Great information,The Christmas season can be a stressfull season for everyone being prepared will take that stress off. thanks for all the info.

November 29, 2012 8:10:18 AM

My line of work tends to stay strong this time of year, I'll see a slump about the first of March though! Stayed out during Thanksgiving too, getting married Dec. 21st so definitely going to be home a few weeks for that and Christmas!

November 27, 2012 17:10:42 PM

I plan for Christmas starting on January 1st. During the year I purchase gifts so that in December that is one less thing I have to worry about. We normally stay out over Thanksgiving so that we can stay home longer over Christmas. With careful planning it is easy to stay home over Christmas with out the stress of money.

November 27, 2012 16:48:15 PM

This is a very informative article. I tend to see the procrastination leading up to time off makes it a mad dash for most drivers in the week or two leading up to the Christmas/New Years holiday period. Having been in this industry and always analyzing my own trends, I prefer the plan ahead method. The carrier I am contracted to gets a great deal of freight leading up to Black Friday. I tend to have my best 2-3 weeks of the year just prior to Thanksgiving. This year my wife and I had a scheduled birth for our daughter for Black Friday, so I had extra to plan for.

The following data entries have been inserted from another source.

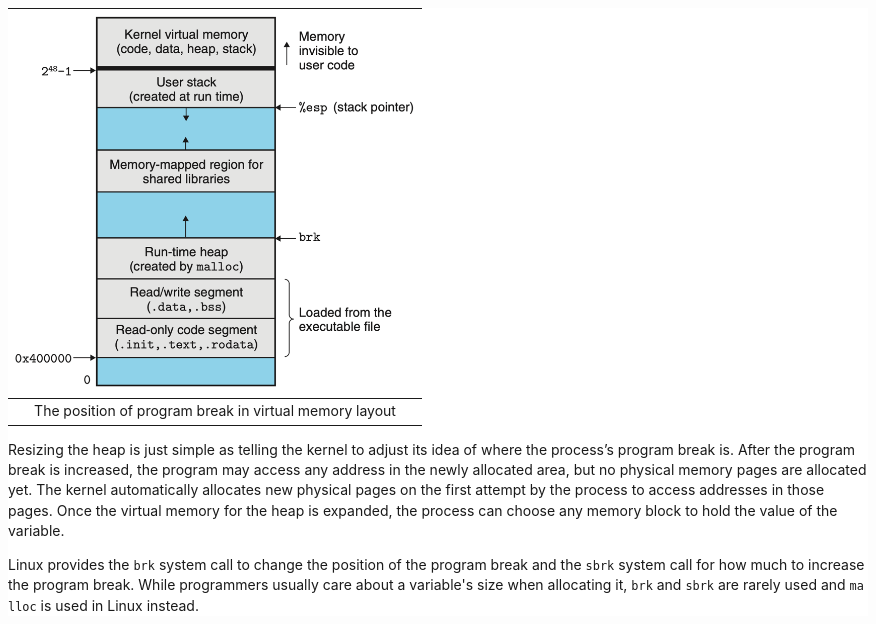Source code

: | <img src="/assets/2025-05-29-fundamental_of_virtual_memory/virtual_memory_layout.png" width=400> |
|:------------------------------------------------------------------------------------------------:|
|                      The position of program break in virtual memory layout                      |

Resizing the heap is just simple as telling the kernel to adjust its idea of where the process’s program break is.
After the program break is increased, the program may access any address in the newly allocated area, but no physical memory pages are allocated yet.
The kernel automatically allocates new physical pages on the first attempt by the process to access addresses in those pages.
Once the virtual memory for the heap is expanded, the process can choose any memory block to hold the value of the variable.

Linux provides the `brk` system call to change the position of the program break and the `sbrk` system call for how much to increase the program break.
While programmers usually care about a variable's size when allocating it, `brk` and `sbrk` are rarely used and `malloc` is used in Linux instead.

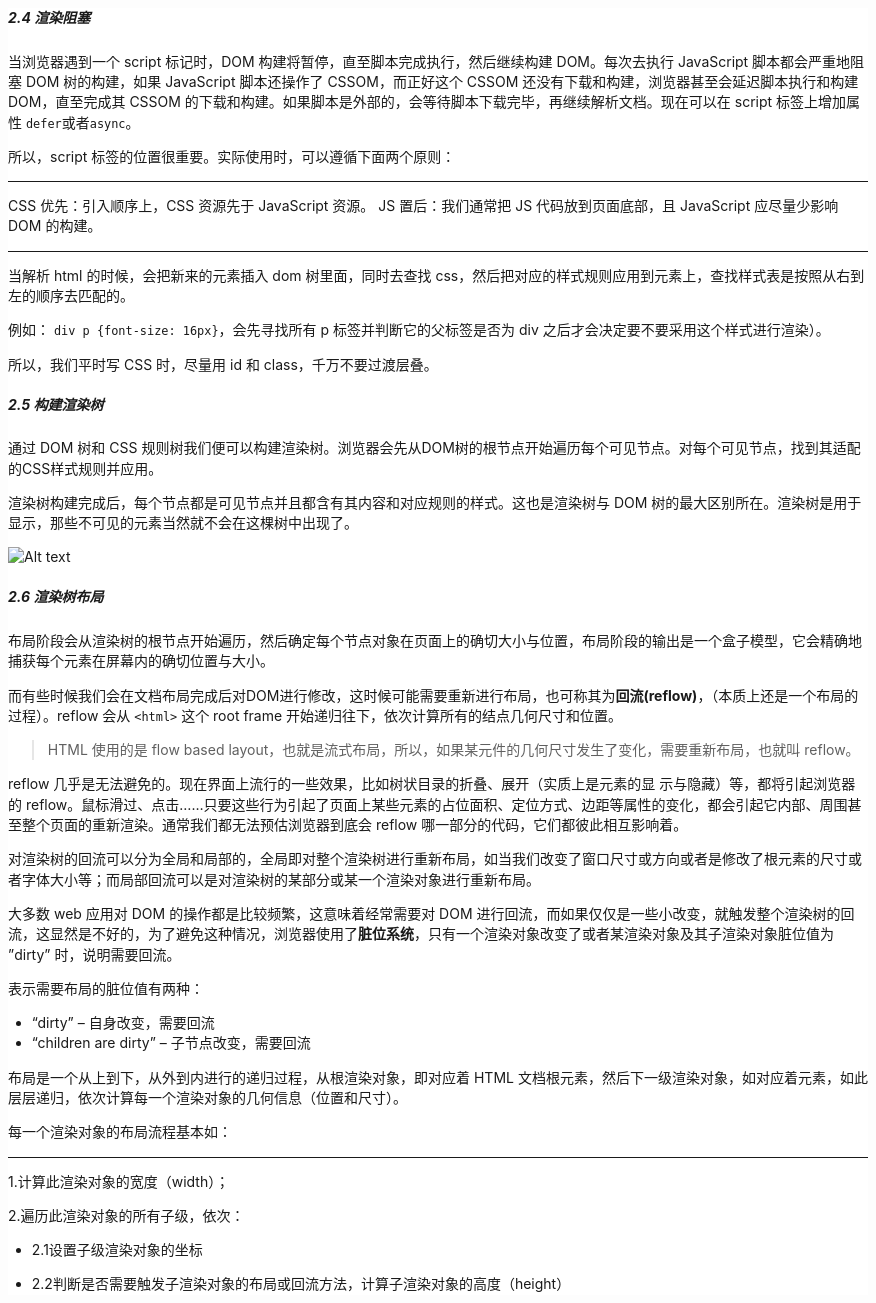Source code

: ##### 2.4 渲染阻塞

当浏览器遇到一个 script 标记时，DOM 构建将暂停，直至脚本完成执行，然后继续构建 DOM。每次去执行 JavaScript 脚本都会严重地阻塞 DOM 树的构建，如果 JavaScript 脚本还操作了 CSSOM，而正好这个 CSSOM 还没有下载和构建，浏览器甚至会延迟脚本执行和构建 DOM，直至完成其 CSSOM 的下载和构建。如果脚本是外部的，会等待脚本下载完毕，再继续解析文档。现在可以在 script 标签上增加属性 `defer`或者`async`。

所以，script 标签的位置很重要。实际使用时，可以遵循下面两个原则：

- --
CSS 优先：引入顺序上，CSS 资源先于 JavaScript 资源。
JS 置后：我们通常把 JS 代码放到页面底部，且 JavaScript 应尽量少影响 DOM 的构建。
- --

当解析 html 的时候，会把新来的元素插入 dom 树里面，同时去查找 css，然后把对应的样式规则应用到元素上，查找样式表是按照从右到左的顺序去匹配的。

例如： `div p {font-size: 16px}`，会先寻找所有 p 标签并判断它的父标签是否为 div 之后才会决定要不要采用这个样式进行渲染）。

所以，我们平时写 CSS 时，尽量用 id 和 class，千万不要过渡层叠。

##### 2.5 构建渲染树

通过 DOM 树和 CSS 规则树我们便可以构建渲染树。浏览器会先从DOM树的根节点开始遍历每个可见节点。对每个可见节点，找到其适配的CSS样式规则并应用。

渲染树构建完成后，每个节点都是可见节点并且都含有其内容和对应规则的样式。这也是渲染树与 DOM 树的最大区别所在。渲染树是用于显示，那些不可见的元素当然就不会在这棵树中出现了。

![Alt text](./llqxr-5.png)

##### 2.6 渲染树布局

布局阶段会从渲染树的根节点开始遍历，然后确定每个节点对象在页面上的确切大小与位置，布局阶段的输出是一个盒子模型，它会精确地捕获每个元素在屏幕内的确切位置与大小。

而有些时候我们会在文档布局完成后对DOM进行修改，这时候可能需要重新进行布局，也可称其为**回流(reflow)**，（本质上还是一个布局的过程）。reflow 会从 `<html>` 这个 root frame 开始递归往下，依次计算所有的结点几何尺寸和位置。

> HTML 使用的是 flow based layout，也就是流式布局，所以，如果某元件的几何尺寸发生了变化，需要重新布局，也就叫 reflow。

reflow 几乎是无法避免的。现在界面上流行的一些效果，比如树状目录的折叠、展开（实质上是元素的显 示与隐藏）等，都将引起浏览器的 reflow。鼠标滑过、点击……只要这些行为引起了页面上某些元素的占位面积、定位方式、边距等属性的变化，都会引起它内部、周围甚至整个页面的重新渲染。通常我们都无法预估浏览器到底会 reflow 哪一部分的代码，它们都彼此相互影响着。

对渲染树的回流可以分为全局和局部的，全局即对整个渲染树进行重新布局，如当我们改变了窗口尺寸或方向或者是修改了根元素的尺寸或者字体大小等；而局部回流可以是对渲染树的某部分或某一个渲染对象进行重新布局。

大多数 web 应用对 DOM 的操作都是比较频繁，这意味着经常需要对 DOM 进行回流，而如果仅仅是一些小改变，就触发整个渲染树的回流，这显然是不好的，为了避免这种情况，浏览器使用了**脏位系统**，只有一个渲染对象改变了或者某渲染对象及其子渲染对象脏位值为 ”dirty” 时，说明需要回流。

表示需要布局的脏位值有两种：

- “dirty” – 自身改变，需要回流
- “children are dirty” – 子节点改变，需要回流

布局是一个从上到下，从外到内进行的递归过程，从根渲染对象，即对应着 HTML 文档根元素，然后下一级渲染对象，如对应着元素，如此层层递归，依次计算每一个渲染对象的几何信息（位置和尺寸）。

每一个渲染对象的布局流程基本如：

- --
1.计算此渲染对象的宽度（width）；

2.遍历此渲染对象的所有子级，依次：

- 2.1设置子级渲染对象的坐标

- 2.2判断是否需要触发子渲染对象的布局或回流方法，计算子渲染对象的高度（height）
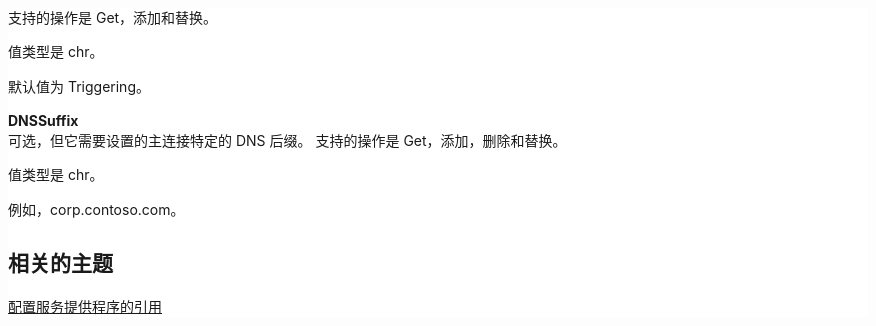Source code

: 支持的操作是 Get，添加和替换。

值类型是 chr。

默认值为 Triggering。

<a href="" id="dnssuffix"></a>**DNSSuffix**  
可选，但它需要设置的主连接特定的 DNS 后缀。 支持的操作是 Get，添加，删除和替换。

值类型是 chr。

例如，corp.contoso.com。

## <a name="related-topics"></a>相关的主题


[配置服务提供程序的引用](configuration-service-provider-reference.md)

Being typically a Monday-Friday driver, I couple the high paying, consistent Black Friday loads with working three Saturdays in a row during that period to offset these expenses. This method worked well this year, allowing me to take off an entire week, instead of 4 days, for my daughter's birth. If I fall a little behind leading up to the holiday, I can work a couple extra Saturdays before then. It also helps to build what I call a "first quarter reserve" during the regular year to buffer the slow winter month patterns we typically see. This buffer account should be completely separate from any maintenance reserve or emergency fund you already have.